Raced through? Surely not, your posts (and Tim’s) are to be savoured like a good malt :-). The only people who race through deliberately are those looking for the wrong end of the stick or Bart Erhman’s “research students”.
Back on topic. What is “Oriental memory”, aside from something that could be taken for casual racism and dismissed with uproar in today’s climate? Our memories today, increasingly everywhere and not just in the “Developed World” or “West, are off-loaded onto electronic storage outside our heads. Before that they were offloaded to books. Before literacy became more than a thing for the leisured classes or clerics, EVERYONE EVERYWHERE would probably be using their memories in much the same way; the memory of orality rather than literacy. This “Oriental memory” Mason speaks of is an artefact of our culture attaining widespread literacy before most others and forgetting, ironically, how we used to do things. To expand on MrHorse’s point, at the time Mason was writing, the Parry/Lord studies of epic poets in contemporary Yugoslavia were already making clear oral memory lay at the very root, Homer, of “Western” culture.
Today of course we find that the OT was invented several centuries after the bulk of of it was claimed to be written and millenia after much of of what it claimed to be reporting.

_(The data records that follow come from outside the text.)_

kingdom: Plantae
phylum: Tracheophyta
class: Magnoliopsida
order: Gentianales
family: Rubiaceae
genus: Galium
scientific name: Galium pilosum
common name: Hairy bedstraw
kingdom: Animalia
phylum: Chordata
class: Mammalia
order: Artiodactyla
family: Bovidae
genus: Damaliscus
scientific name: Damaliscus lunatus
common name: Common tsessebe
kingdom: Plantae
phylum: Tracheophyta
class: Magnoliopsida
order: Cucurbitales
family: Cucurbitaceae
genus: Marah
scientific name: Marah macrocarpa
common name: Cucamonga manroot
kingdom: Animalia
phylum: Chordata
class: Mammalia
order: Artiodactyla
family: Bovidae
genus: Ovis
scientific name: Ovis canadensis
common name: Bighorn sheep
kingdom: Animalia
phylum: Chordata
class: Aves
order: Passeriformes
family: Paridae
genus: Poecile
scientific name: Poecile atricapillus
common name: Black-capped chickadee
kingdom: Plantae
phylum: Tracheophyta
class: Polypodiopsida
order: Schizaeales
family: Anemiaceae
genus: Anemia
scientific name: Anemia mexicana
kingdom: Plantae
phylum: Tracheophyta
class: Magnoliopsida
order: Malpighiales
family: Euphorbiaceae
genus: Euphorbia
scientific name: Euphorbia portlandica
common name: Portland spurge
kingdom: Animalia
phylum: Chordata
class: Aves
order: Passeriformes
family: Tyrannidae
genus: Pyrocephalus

No differently than with Homer and Troy, the Jericho of reality bears little resemblance other than geographically with the Jericho of Jewish epic.
It is good to see Mason writing “we assume that something like an objective tradition…”. Would that the majority of contemporary NT “scholarship” take that aboard; rather than making asses of themselves if not you and me! However, since the Reformation and being able to read the NT in our own languages, it should have been as plain as the nose on your face that the bulk of the time Paul is writing of what he got from “The Lord”, he was writing of his DIRECT communications from Jesus Christ and, by extention, so were the Apostles before him. What Mason wrote could apply whether the “traditions” arose from the words of a real person or visionary experience and both could be modulated in the same way by the previous biblical and extra-biblical tradition. It seems we haven’t totally gotten away from orality; we would still rather believe what we are told than what we can read for ourselves.